** Data to use follows **

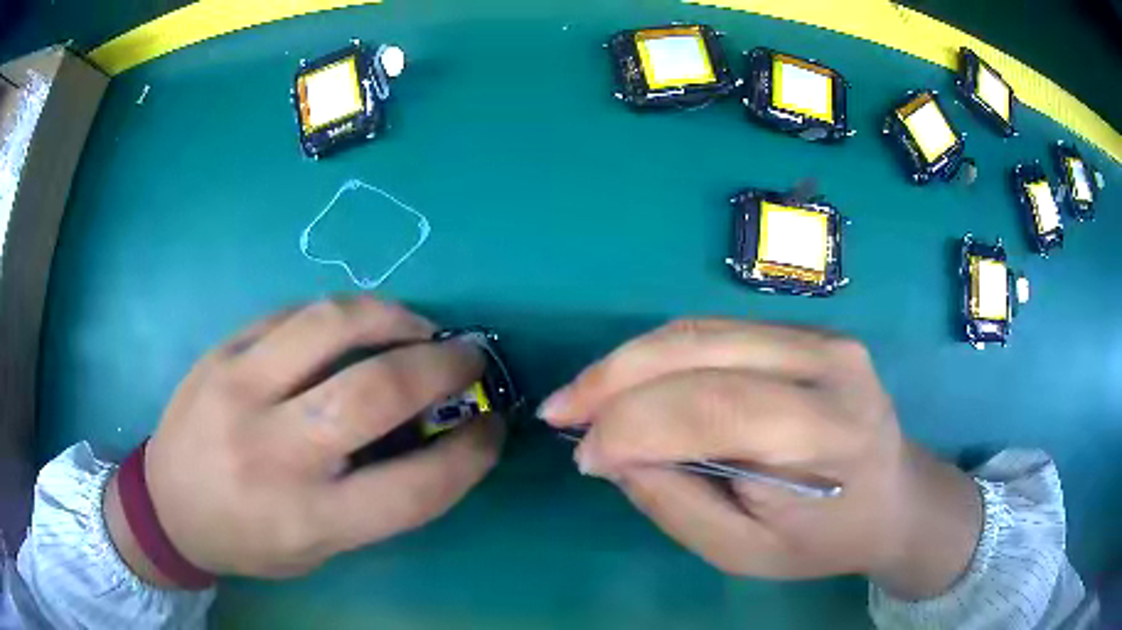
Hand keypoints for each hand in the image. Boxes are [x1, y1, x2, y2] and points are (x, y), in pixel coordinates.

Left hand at [104, 297, 503, 583]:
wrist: (167, 506)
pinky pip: (292, 313)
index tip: (493, 427)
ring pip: (330, 326)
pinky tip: (355, 325)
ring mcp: (238, 390)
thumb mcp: (320, 547)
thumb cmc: (248, 540)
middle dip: (441, 366)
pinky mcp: (221, 352)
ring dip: (392, 317)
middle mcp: (273, 452)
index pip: (414, 488)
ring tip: (416, 326)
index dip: (471, 454)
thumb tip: (432, 437)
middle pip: (374, 392)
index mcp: (307, 518)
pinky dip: (340, 314)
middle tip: (468, 355)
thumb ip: (375, 501)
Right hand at [539, 320, 980, 598]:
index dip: (634, 425)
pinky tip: (630, 380)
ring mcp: (820, 335)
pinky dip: (661, 354)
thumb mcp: (744, 552)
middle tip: (561, 410)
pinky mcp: (805, 329)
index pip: (714, 408)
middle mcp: (828, 362)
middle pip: (700, 349)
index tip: (584, 456)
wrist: (893, 496)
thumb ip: (676, 502)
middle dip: (615, 378)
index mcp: (827, 430)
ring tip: (584, 396)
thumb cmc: (824, 539)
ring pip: (700, 329)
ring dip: (630, 360)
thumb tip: (612, 452)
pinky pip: (715, 331)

** End of Data to use **

- _Exercise goal_:
Pictures stay out of the copy; print the material above exactly.

- _Solved exercise_:
Hand keypoints for each hand in the image. Boxes are [x1, y1, x2, y2] and points are (x, y), in pixel coordinates.

Left hand at [104, 297, 503, 583]:
wrist: (167, 506)
pinky pip: (292, 313)
index tip: (493, 427)
ring pip: (330, 326)
pinky tip: (355, 325)
ring mcp: (238, 390)
thumb mcp: (320, 547)
thumb cmc: (248, 540)
middle dip: (441, 366)
pinky mcp: (221, 352)
ring dip: (392, 317)
middle mcp: (273, 452)
index pip: (414, 488)
ring tip: (416, 326)
index dip: (471, 454)
thumb tip: (432, 437)
middle pip: (374, 392)
index mcp: (307, 518)
pinky dip: (340, 314)
middle tip: (468, 355)
thumb ip: (375, 501)
Right hand at [539, 320, 980, 598]:
index dip: (634, 425)
pinky tip: (630, 380)
ring mcp: (820, 335)
pinky dip: (661, 354)
thumb mcp: (744, 552)
middle tip: (561, 410)
pinky mcp: (805, 329)
index pip: (714, 408)
middle mcp: (828, 362)
middle pip: (700, 349)
index tip: (584, 456)
wrist: (893, 496)
thumb ip: (676, 502)
middle dip: (615, 378)
index mcp: (827, 430)
ring tip: (584, 396)
thumb cmc: (824, 539)
ring pip: (700, 329)
ring dip: (630, 360)
thumb tip: (612, 452)
pinky pip: (715, 331)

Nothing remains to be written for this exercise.